Krugman blamed technology for exacerbating inequality before dismissing the commonly espoused remedy -- more education -- as a false god.

Education, then, is no longer the answer to rising inequality, if it ever was (which I doubt).

So what is the answer? If the picture I’ve drawn is at all right, the only way we could have anything resembling a middle-class society — a society in which ordinary citizens have a reasonable assurance of maintaining a decent life as long as they work hard and play by the rules — would be by having a strong social safety net, one that guarantees not just health care but a minimum income, too. And with an ever-rising share of income going to capital rather than labor, that safety net would have to be paid for to an important extent via taxes on profits and/or investment income.

The argument for a more progressive tax code is pretty straightforward: An aging population, shabby public infrastructure and rampant childhood poverty demand it. But the notion that redistribution is the only arrow left in the quiver is pretty alarming. The golden age of American labor, when factory workers churning out steel and autos were paid enough to send their kids to college and rent a summer cottage by the lake, is over. But is an economy with room for a thriving -- OK, marginally secure -- middle class a 20th century artifact, never to be seen again?

I spoke with a couple of economists whom, I confess, I selected precisely because I thought they might be peeved by Krugman's column (although both stressed their respect for the Princeton economist).

"Is education an individually sound investment?
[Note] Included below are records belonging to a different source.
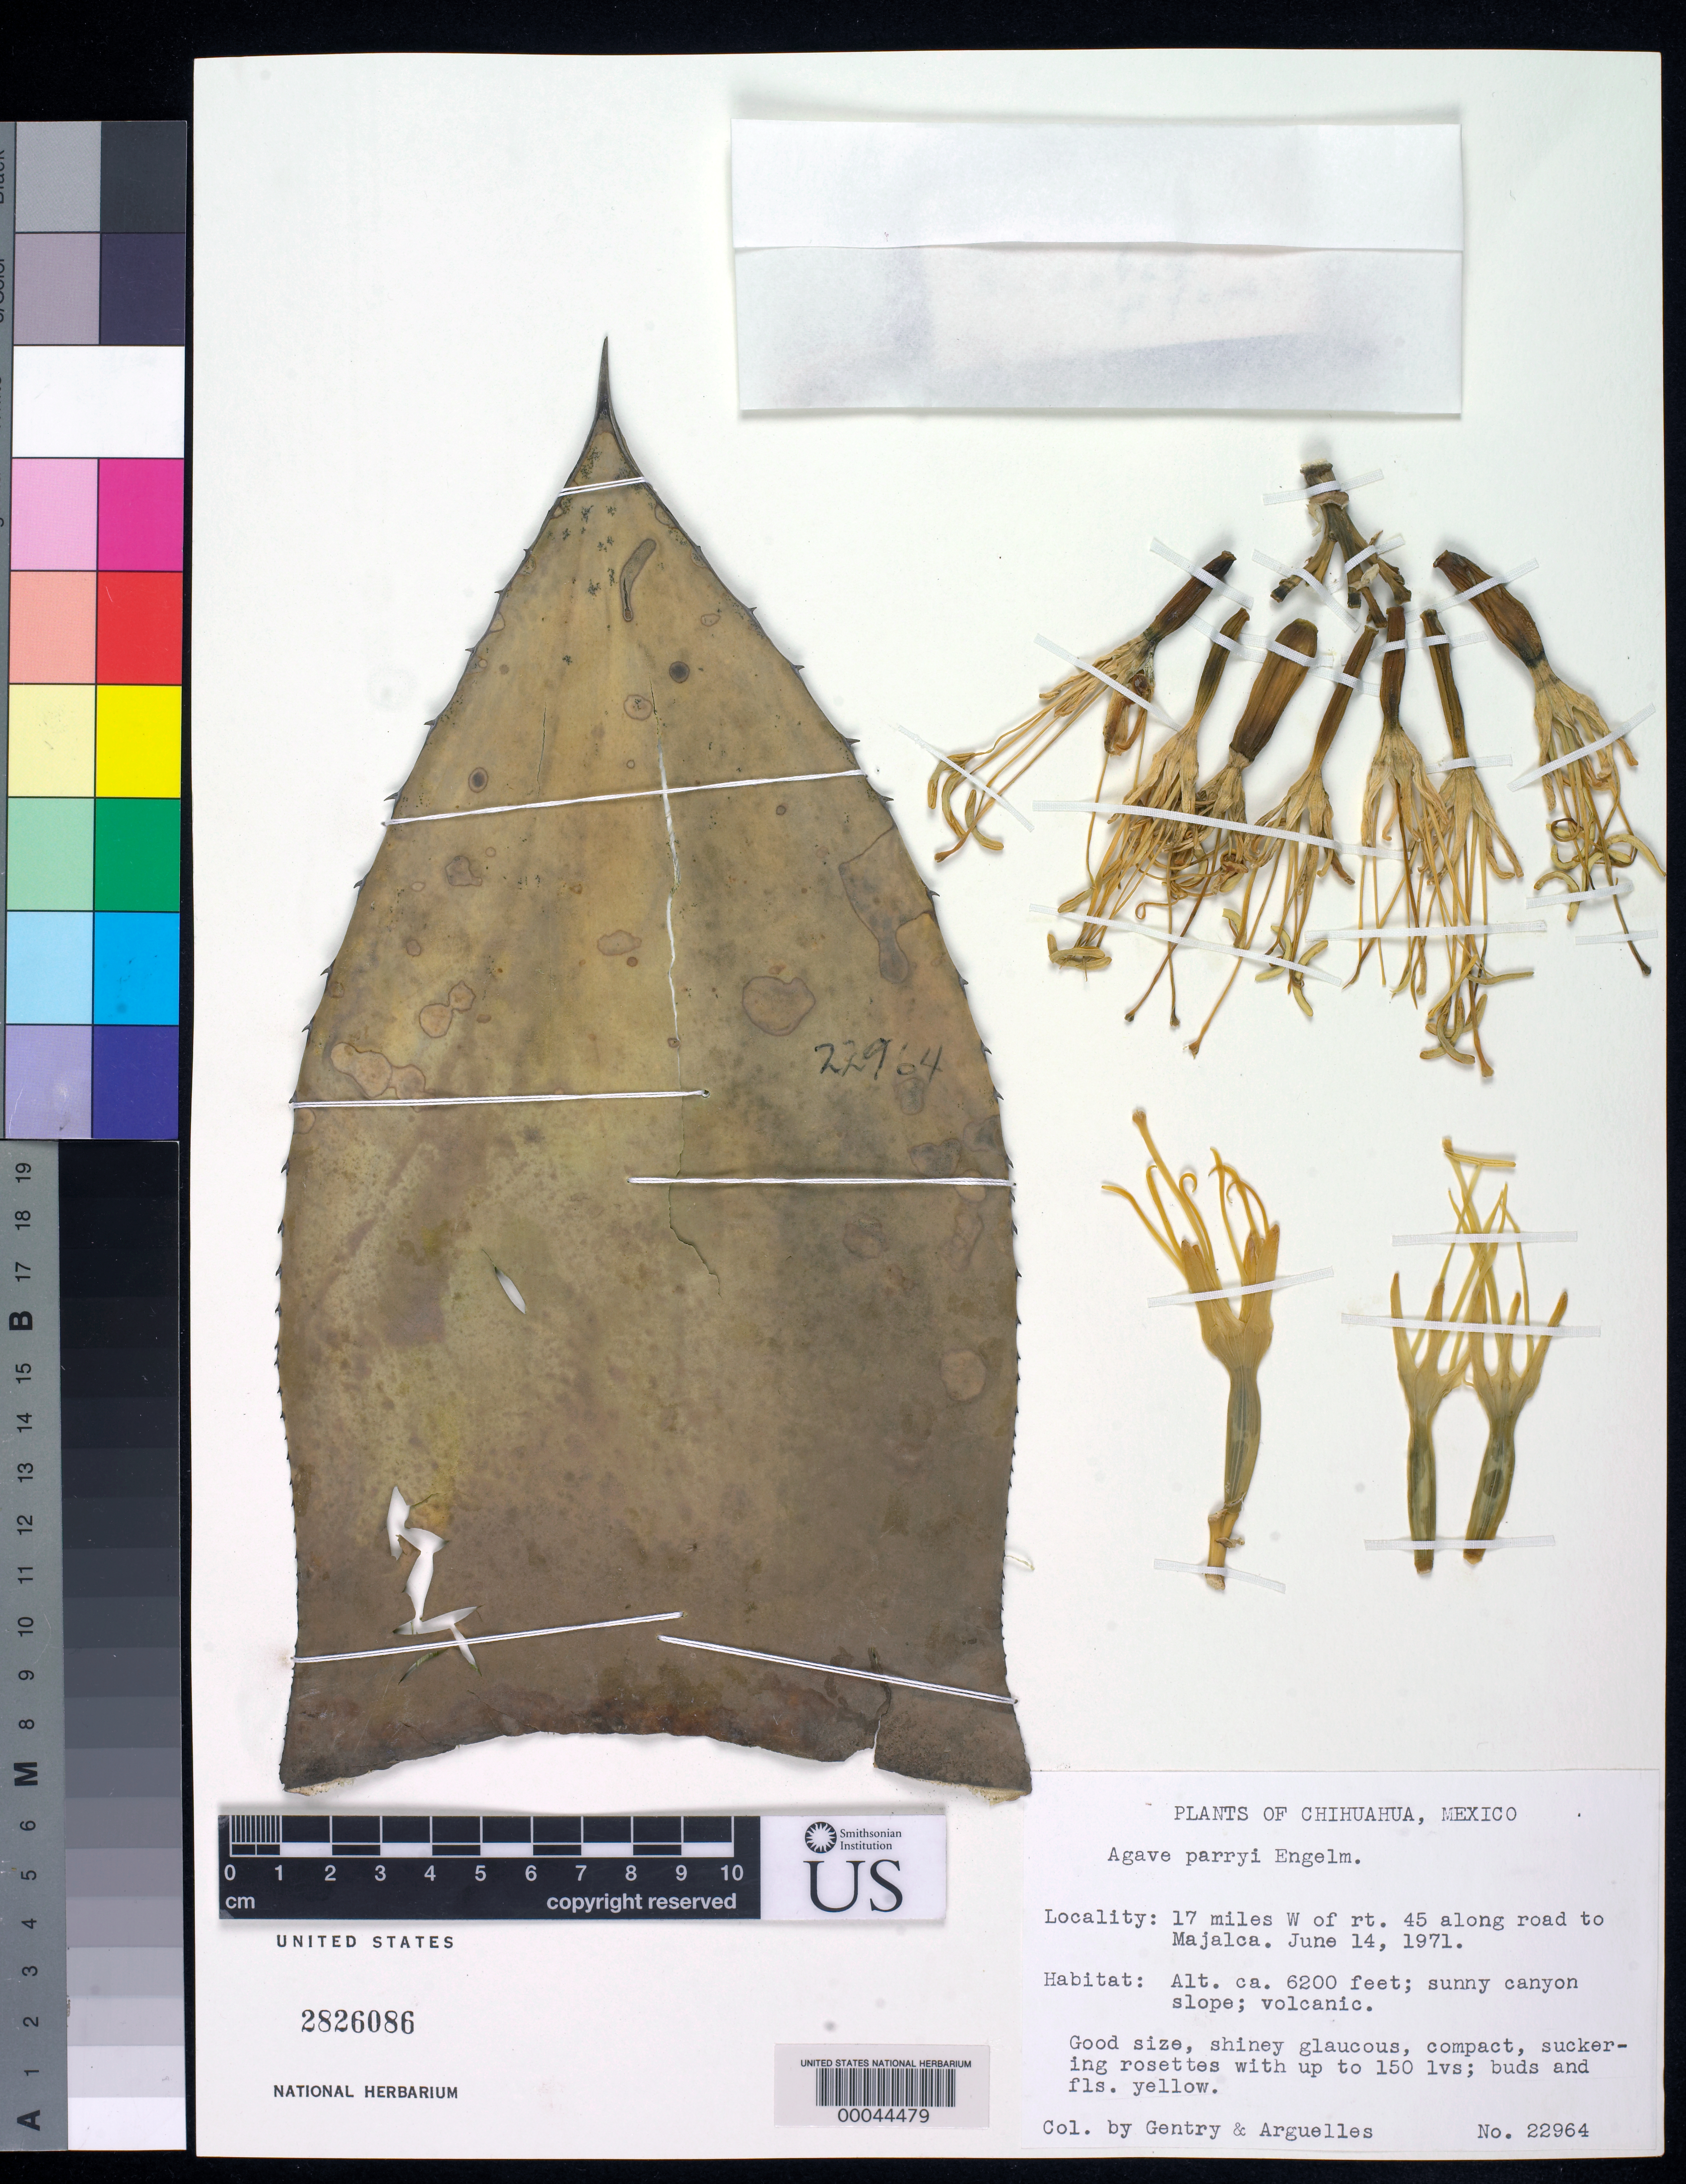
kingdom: Plantae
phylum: Tracheophyta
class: Liliopsida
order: Asparagales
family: Asparagaceae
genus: Agave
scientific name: Agave parryi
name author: Engelm.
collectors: H. S. Gentry & J. Arguelles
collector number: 22964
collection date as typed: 14 Jun 1971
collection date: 1971-06-14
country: Mexico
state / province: Chihuahua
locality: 17 mi W of rt 45 along road to Majalca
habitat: Sunny canyon slope; volcanic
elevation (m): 1890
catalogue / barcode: US 2826086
Yes, absolutely," said David Autor of the Massachusetts Institute of Technology, via e-mail. "Would getting more Americans through college decrease inequality? Certainly. Is education an omnibus solution to U.S. inequality? Definitely not. But that's not an argument against education!"

Labor's declining share of the economy, Autor said, argues for more education. The educated, he said, did relatively well in the Great Recession and continue to receive "a large share of the pie." As their incomes grow, they also acquire capital in the form of stock and other holdings.

In other words, if inequality is a runaway train, educated workers aren't the ones tied to the tracks.

Jeff Madrick, a senior fellow at the Roosevelt Institute, isn't so sure. Increased supply inevitably devalues a college education, he said. "You know what would happen if we had more college grads," he said, "they'd be making less." But Madrick also touts a laundry list of other policies to battle inequality -- a minimum-wage hike, unionization, aggressive fiscal policy and revisiting trade policies that he thinks have stranded too many workers.

Yet even if you agree with such prescriptions, politics has rendered them moot; Republicans oppose them all. Even higher-education funding is a near-impossible sell. So maybe Krugman's column was especially depressing because it reeked of accommodation to a narrow political reality. (Is it even necessary to point out that redistribution, too, is currently out of bounds?) If tomorrow some genius discovered a magic cure for inequality, what are the chances Washington would agree to use it?